Some further thoughts: I recall tasting around 1980 some of the keg beers then available in England. I think by then Red Barrel has been taken off the domestic market but others were available (and still are) which gave an idea of the character.

If you put, say, the keg version of Bass next to the real ale version, as I had occasion to do in the 1980's, they seemed like quite different beers. If someone did the same in Toronto today with Fuller ESB keg and the real ale version we sometimes get, I think the same conclusion would be reached. There are some similarities between the two forms but the cask is usually better. The live yeast content and lack of heat applied to the malt and hops seem to make for a more natural, fresher taste. And the Bass and Fuller keg beers were and are better than many other keg beers: I recall that some kegs seemed to have very little taste or one which was not really beer-like. In the U.K. (I haven't had it here for some time), a keg beer like John Smith's seemed to me hardly beer-like at all, but I suspect the intention was to try to appeal to a broad market range.

But even the best keg beer is still essentially a type of bottled or canned beer, in my opinion.
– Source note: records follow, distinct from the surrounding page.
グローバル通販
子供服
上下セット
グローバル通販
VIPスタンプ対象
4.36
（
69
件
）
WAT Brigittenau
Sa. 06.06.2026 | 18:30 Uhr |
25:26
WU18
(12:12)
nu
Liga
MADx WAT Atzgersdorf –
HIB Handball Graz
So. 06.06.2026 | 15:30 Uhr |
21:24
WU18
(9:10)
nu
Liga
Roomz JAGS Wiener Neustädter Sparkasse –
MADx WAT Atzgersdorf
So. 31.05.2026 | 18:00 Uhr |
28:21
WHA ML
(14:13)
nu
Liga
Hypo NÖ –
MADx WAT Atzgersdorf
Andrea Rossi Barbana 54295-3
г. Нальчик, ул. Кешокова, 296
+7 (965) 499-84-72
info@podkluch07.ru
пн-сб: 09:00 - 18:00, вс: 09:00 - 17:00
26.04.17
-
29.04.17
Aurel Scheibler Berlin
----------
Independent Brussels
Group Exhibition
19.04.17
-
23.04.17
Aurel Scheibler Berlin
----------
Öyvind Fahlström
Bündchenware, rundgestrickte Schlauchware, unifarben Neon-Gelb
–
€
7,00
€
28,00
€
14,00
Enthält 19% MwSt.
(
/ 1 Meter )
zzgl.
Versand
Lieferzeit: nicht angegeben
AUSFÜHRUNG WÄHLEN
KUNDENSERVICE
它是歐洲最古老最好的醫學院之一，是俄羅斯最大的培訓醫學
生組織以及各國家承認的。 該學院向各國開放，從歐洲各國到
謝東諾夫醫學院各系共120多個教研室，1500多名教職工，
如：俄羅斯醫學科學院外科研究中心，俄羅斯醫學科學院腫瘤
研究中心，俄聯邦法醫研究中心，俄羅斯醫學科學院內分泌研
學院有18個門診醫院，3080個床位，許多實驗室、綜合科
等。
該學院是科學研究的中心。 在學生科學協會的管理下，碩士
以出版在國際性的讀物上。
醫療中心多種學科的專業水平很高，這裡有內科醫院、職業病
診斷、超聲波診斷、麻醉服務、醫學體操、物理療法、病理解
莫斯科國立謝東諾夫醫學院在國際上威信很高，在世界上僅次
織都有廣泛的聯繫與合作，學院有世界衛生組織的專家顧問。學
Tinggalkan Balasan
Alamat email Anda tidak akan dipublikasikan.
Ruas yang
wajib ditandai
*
It is dispensed from a large container but since it is pasteurised it has characteristics similar to those of a bottled or canned beer (except a bottle-conditioned beer).

Theoretically, keg beers in England should taste great since many pasteurized bottled ales imported from England taste great. But we must bear in mind the low gravities at which beers have been sold in recent decades in England. Also, keg beer is not (I assume) dry-hopped as some real ale bitters are. For these reasons, many keg beers in the U.K. don't retain that much flavour after undergoing filtration and pasteurization. Jackson wrote that keg beers seemed sweeter in general than the cask versions. Making them sweeter may have been an attempt to restore flavour lost by the kegging process or to appeal to a wider market than cask bitter had enjoyed. It was these factors which opened the door for CAMRA to do its great work.

Had the traditional cask beers been made available in filtered but unpasteurized form for the English draught market, I wonder if cask ale would have survived to the extent it has (which is a small but enduring part of the market). On the other hand, had this occured, I think a portion of the market which went to draught lager beer would have remained in the ale camp. I think we are all agreed that a filtered draft beer which is unpasteurised preserves the essence of the ale tradition.